### Exercise description
For the word "column", return each line of the data in which it occurs.

Data excerpts:

:::

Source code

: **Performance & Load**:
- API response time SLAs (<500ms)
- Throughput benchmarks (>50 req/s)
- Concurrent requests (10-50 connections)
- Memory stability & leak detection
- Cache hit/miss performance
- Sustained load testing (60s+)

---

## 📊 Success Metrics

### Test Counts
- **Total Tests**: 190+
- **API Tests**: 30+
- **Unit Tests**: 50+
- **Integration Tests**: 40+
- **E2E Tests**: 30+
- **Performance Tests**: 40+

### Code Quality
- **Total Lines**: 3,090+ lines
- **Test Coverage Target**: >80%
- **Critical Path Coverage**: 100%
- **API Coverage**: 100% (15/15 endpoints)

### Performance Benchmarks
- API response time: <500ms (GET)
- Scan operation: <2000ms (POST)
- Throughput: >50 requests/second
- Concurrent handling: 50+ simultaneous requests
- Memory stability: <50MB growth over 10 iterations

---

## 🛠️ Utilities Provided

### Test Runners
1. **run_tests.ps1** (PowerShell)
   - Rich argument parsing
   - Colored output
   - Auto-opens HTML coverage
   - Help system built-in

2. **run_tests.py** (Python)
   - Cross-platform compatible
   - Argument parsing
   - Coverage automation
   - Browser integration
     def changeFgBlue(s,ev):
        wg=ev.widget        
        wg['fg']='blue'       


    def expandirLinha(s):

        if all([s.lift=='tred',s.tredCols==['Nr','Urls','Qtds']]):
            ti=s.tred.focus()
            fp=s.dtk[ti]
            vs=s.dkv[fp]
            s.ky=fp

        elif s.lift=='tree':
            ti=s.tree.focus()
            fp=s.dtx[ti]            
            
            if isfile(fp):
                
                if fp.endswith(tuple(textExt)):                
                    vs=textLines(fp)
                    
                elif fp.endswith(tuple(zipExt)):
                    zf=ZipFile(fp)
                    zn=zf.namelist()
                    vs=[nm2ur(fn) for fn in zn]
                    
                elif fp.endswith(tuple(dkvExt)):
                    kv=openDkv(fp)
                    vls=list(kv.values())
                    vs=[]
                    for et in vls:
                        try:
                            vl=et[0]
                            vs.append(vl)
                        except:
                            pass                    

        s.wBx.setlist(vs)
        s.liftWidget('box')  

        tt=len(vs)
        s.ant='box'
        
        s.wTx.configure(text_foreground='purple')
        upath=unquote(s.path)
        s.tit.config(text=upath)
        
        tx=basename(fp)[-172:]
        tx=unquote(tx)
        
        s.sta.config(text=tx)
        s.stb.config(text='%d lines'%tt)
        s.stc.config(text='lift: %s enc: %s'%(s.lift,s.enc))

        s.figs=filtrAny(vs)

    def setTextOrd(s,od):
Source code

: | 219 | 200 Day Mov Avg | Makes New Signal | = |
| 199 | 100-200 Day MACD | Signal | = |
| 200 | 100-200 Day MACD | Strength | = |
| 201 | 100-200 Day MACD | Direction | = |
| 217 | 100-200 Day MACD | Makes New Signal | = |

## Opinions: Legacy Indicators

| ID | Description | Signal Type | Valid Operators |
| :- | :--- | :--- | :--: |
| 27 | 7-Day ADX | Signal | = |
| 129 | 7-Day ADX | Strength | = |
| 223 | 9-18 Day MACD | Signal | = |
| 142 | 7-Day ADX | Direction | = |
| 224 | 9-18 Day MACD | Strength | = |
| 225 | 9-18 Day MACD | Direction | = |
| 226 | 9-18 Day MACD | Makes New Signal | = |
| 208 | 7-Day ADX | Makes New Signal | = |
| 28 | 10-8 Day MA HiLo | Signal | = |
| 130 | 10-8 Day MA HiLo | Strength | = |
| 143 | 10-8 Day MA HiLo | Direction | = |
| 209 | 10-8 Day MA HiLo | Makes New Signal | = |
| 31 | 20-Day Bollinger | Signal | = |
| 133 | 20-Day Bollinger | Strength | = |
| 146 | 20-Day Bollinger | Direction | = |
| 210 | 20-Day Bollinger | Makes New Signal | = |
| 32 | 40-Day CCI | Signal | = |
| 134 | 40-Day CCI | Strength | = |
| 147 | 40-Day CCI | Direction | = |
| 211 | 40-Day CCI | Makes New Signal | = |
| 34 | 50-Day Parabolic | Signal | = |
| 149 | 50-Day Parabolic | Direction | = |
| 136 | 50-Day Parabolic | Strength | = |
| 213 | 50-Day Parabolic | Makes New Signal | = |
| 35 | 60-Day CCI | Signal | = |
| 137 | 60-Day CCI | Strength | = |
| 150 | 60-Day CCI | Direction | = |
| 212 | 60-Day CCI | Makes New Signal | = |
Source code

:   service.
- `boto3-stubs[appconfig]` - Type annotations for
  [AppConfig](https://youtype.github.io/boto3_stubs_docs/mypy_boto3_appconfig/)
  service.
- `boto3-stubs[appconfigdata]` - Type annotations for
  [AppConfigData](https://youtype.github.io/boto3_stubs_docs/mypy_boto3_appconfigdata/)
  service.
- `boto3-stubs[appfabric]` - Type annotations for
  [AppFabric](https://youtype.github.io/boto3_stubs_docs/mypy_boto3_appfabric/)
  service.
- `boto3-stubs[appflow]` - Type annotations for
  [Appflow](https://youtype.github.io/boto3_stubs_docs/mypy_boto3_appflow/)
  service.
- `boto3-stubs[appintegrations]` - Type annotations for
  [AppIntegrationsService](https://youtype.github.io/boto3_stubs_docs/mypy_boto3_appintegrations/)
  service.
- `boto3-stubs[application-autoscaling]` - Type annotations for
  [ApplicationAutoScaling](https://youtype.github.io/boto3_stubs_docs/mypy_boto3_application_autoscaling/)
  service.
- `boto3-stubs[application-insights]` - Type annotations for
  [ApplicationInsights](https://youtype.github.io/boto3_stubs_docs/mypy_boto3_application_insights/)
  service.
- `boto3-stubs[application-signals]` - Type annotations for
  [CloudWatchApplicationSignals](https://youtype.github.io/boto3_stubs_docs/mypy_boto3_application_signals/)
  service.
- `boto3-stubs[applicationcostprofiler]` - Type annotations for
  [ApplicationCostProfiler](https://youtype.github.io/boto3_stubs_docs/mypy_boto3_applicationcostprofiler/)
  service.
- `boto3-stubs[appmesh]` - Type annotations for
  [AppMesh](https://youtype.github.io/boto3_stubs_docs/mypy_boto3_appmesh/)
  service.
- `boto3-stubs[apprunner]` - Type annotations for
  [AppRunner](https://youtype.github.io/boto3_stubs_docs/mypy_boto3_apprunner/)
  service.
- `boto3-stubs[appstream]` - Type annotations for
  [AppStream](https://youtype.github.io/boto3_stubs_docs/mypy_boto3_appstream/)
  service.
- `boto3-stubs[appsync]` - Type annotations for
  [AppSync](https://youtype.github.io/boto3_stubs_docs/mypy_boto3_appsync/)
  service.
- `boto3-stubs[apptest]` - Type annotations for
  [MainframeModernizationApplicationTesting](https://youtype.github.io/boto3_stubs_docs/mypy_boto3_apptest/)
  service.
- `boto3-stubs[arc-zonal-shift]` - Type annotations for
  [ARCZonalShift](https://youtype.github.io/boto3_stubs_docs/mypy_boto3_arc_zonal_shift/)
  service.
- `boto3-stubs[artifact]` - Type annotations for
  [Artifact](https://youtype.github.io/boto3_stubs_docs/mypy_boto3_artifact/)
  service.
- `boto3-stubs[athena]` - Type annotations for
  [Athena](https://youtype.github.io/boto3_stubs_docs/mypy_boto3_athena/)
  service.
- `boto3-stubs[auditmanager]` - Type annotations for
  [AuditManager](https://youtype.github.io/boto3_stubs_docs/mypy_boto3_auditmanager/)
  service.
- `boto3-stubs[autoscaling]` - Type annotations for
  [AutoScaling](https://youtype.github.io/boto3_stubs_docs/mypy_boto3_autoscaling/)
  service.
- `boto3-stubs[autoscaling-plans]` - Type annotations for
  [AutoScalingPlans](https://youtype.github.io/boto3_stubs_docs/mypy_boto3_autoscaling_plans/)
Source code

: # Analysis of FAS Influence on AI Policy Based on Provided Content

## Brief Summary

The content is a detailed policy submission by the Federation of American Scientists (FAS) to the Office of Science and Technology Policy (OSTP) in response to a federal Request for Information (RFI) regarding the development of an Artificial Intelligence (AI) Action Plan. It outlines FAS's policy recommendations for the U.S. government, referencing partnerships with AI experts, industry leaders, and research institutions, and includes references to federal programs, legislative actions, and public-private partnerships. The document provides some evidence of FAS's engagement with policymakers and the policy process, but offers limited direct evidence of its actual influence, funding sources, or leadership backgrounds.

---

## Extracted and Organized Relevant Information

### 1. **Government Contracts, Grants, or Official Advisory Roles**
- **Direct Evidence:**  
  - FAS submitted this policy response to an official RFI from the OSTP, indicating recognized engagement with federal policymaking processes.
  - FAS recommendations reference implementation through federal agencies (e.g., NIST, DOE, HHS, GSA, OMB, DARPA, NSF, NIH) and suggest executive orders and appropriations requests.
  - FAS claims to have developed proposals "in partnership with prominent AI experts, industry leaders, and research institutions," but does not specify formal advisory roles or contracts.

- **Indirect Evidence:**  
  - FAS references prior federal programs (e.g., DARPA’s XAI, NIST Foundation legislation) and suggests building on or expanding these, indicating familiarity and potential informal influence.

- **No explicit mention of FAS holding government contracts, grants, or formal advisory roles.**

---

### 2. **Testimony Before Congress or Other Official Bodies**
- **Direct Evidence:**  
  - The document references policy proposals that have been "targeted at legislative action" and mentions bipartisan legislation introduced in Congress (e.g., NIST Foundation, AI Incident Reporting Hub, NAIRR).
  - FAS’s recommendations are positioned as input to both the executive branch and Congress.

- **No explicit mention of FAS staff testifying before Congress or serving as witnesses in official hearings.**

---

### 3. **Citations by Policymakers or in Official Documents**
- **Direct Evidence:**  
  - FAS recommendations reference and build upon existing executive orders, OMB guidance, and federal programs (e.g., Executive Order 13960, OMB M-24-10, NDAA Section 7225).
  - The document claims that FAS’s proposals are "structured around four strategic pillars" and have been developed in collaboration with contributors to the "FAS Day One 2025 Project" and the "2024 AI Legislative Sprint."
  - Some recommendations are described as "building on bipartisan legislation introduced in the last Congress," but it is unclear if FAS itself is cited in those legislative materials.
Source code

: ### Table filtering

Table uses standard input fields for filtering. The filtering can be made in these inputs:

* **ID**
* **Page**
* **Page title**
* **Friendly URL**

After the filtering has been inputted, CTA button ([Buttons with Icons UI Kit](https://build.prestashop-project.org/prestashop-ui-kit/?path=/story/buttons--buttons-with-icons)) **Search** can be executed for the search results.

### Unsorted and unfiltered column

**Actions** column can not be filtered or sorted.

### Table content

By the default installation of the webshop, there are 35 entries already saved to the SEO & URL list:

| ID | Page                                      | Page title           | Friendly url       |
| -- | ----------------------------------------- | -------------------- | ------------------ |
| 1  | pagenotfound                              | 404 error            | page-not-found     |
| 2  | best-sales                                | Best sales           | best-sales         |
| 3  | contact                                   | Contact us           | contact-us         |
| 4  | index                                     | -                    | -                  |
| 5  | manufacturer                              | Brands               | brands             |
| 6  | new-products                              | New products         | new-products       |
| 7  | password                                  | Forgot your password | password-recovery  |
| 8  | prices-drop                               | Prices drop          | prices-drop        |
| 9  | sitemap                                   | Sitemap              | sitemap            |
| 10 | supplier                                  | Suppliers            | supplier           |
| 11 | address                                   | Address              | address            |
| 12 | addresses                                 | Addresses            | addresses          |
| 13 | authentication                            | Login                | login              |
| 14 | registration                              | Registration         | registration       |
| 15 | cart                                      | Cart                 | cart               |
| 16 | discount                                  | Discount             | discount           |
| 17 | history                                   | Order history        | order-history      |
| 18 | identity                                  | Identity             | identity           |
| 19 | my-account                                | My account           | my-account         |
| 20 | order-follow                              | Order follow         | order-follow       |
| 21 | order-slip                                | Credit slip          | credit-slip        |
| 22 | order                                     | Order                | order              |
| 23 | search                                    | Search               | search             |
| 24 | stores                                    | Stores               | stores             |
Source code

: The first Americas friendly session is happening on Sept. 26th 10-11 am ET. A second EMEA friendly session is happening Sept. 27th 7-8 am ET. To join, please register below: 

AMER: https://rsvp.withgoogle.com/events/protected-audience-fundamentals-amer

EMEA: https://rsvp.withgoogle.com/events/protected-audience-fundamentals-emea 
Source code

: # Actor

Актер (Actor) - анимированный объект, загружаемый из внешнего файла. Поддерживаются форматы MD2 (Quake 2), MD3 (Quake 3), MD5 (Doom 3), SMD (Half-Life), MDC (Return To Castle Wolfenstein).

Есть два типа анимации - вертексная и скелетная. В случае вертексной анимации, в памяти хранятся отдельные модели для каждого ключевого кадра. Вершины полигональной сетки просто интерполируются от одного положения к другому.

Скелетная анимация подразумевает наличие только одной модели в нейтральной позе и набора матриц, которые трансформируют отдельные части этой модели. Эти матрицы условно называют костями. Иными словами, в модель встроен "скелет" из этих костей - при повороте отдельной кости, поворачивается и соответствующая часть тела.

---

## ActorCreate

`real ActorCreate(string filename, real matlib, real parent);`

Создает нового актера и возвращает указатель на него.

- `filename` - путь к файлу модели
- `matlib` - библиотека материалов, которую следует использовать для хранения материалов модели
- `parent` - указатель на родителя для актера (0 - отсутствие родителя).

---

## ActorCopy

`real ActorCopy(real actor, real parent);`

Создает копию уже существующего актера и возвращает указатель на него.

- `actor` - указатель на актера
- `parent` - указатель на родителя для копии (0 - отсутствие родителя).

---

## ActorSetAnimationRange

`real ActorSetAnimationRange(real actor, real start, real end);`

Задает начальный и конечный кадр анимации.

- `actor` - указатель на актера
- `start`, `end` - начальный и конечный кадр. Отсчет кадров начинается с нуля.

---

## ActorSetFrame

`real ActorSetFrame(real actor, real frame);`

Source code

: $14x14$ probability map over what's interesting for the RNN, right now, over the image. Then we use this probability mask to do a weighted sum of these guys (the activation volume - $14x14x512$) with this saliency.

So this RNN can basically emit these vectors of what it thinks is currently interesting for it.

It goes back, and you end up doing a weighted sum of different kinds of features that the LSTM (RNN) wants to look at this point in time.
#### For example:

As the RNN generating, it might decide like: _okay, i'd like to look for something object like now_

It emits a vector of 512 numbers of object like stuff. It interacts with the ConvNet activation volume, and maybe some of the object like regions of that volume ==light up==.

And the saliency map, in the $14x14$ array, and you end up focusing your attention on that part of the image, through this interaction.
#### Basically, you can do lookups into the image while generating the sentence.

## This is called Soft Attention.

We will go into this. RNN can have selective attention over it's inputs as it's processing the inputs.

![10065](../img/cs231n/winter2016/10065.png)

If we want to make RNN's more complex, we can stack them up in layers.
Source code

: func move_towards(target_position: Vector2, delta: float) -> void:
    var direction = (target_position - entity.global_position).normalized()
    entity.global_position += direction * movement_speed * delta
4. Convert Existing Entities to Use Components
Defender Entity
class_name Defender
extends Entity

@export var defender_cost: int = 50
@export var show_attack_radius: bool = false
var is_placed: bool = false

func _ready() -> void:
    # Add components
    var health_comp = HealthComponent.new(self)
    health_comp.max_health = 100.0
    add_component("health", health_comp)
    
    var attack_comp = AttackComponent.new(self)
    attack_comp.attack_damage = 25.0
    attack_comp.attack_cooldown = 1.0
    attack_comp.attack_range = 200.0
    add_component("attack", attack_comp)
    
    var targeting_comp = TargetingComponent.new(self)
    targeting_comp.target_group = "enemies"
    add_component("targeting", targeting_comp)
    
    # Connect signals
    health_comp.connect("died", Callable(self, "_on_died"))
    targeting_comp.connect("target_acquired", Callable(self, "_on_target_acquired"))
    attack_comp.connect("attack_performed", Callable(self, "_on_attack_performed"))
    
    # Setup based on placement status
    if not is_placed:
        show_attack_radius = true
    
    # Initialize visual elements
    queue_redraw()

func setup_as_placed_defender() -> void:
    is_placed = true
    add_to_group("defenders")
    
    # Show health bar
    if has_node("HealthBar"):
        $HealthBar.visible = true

:::

### Answer section
### Unsorted and unfiltered column
**Actions** column can not be filtered or sorted.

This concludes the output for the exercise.